* [The records]

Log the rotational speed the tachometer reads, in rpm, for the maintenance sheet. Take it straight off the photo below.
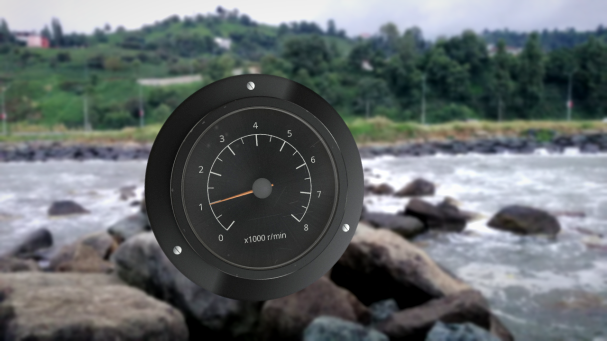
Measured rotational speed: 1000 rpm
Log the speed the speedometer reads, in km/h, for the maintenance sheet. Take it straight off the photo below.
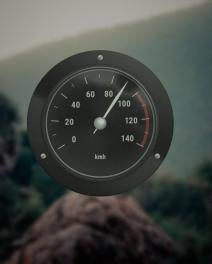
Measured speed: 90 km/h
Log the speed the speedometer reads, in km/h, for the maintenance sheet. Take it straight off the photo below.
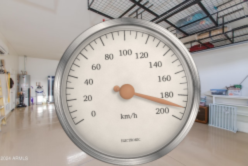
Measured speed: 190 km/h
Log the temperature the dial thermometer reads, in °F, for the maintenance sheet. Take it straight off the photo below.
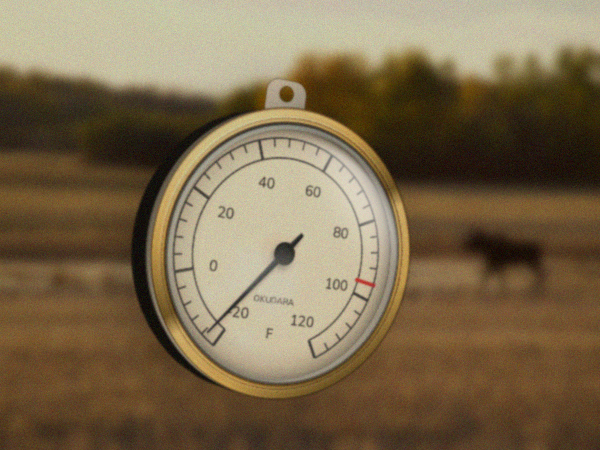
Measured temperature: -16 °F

---

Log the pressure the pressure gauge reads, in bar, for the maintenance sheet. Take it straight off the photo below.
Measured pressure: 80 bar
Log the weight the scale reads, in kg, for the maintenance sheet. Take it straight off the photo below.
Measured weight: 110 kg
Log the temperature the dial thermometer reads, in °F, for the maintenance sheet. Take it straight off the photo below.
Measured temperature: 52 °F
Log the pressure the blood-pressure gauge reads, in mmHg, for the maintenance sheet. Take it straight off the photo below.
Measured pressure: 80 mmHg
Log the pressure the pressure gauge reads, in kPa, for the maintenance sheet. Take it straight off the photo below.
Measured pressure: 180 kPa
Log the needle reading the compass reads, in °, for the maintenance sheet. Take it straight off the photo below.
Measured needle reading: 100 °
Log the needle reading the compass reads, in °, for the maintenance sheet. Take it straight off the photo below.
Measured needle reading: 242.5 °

...

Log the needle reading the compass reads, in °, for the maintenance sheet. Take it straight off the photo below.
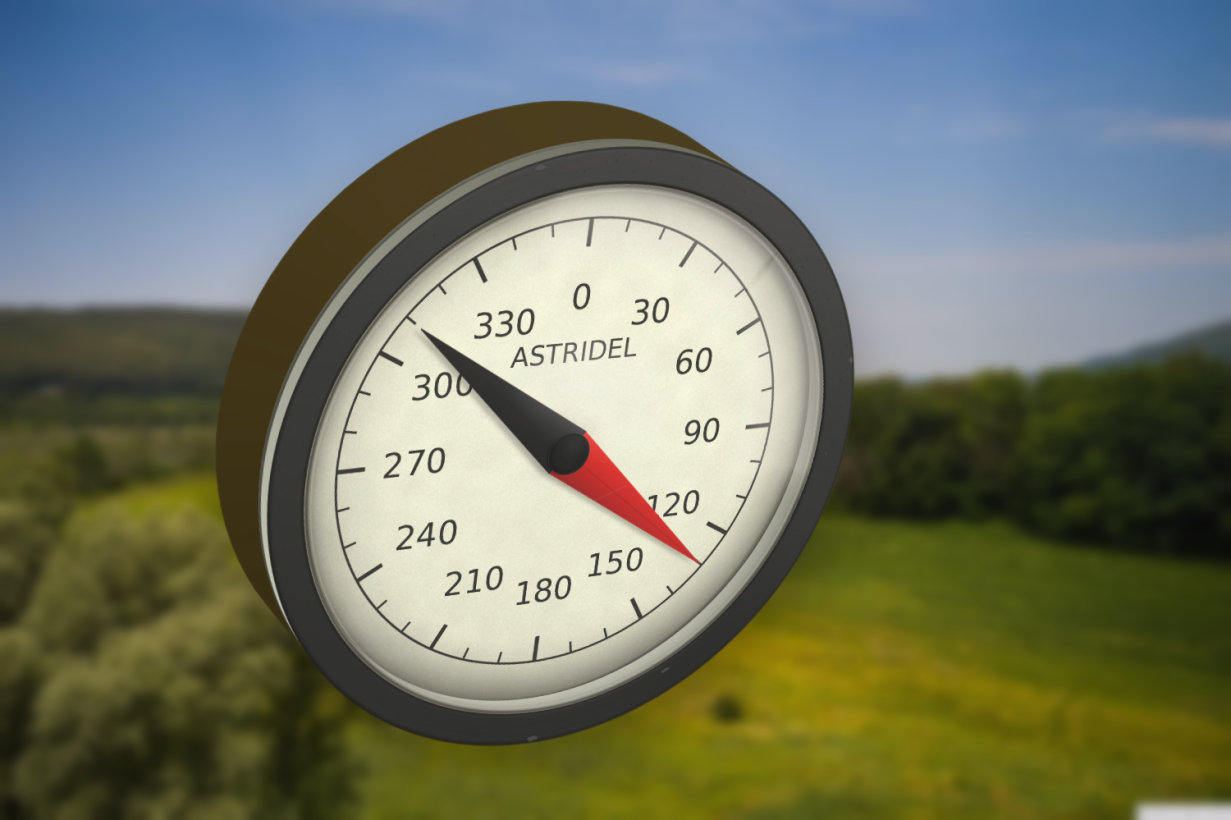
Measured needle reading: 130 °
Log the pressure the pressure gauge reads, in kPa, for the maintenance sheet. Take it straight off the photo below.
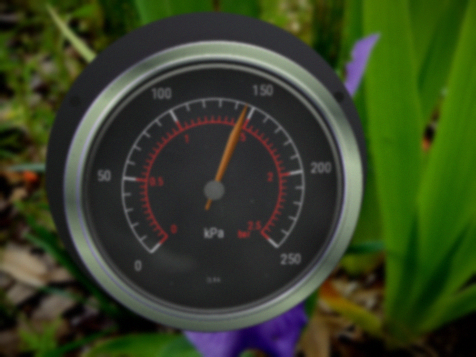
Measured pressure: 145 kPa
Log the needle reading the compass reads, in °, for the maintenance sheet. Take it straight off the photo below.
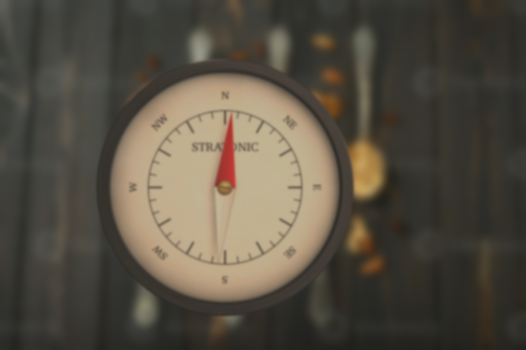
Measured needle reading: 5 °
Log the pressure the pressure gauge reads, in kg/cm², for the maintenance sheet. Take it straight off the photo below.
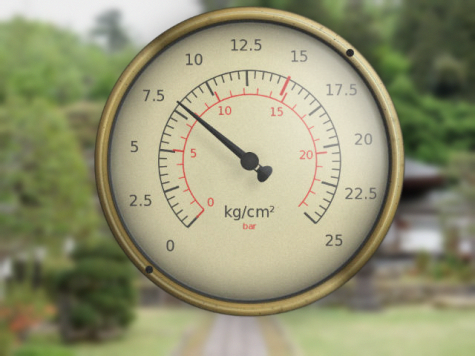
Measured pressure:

* [Problem to work on] Can you reproduce the material word for word, from the line containing "Log the rotational" through the line containing "Measured rotational speed: 1000 rpm", leaving out the pictures?

* [Task answer]
Log the rotational speed the tachometer reads, in rpm, for the maintenance sheet. Take it straight off the photo below.
Measured rotational speed: 1000 rpm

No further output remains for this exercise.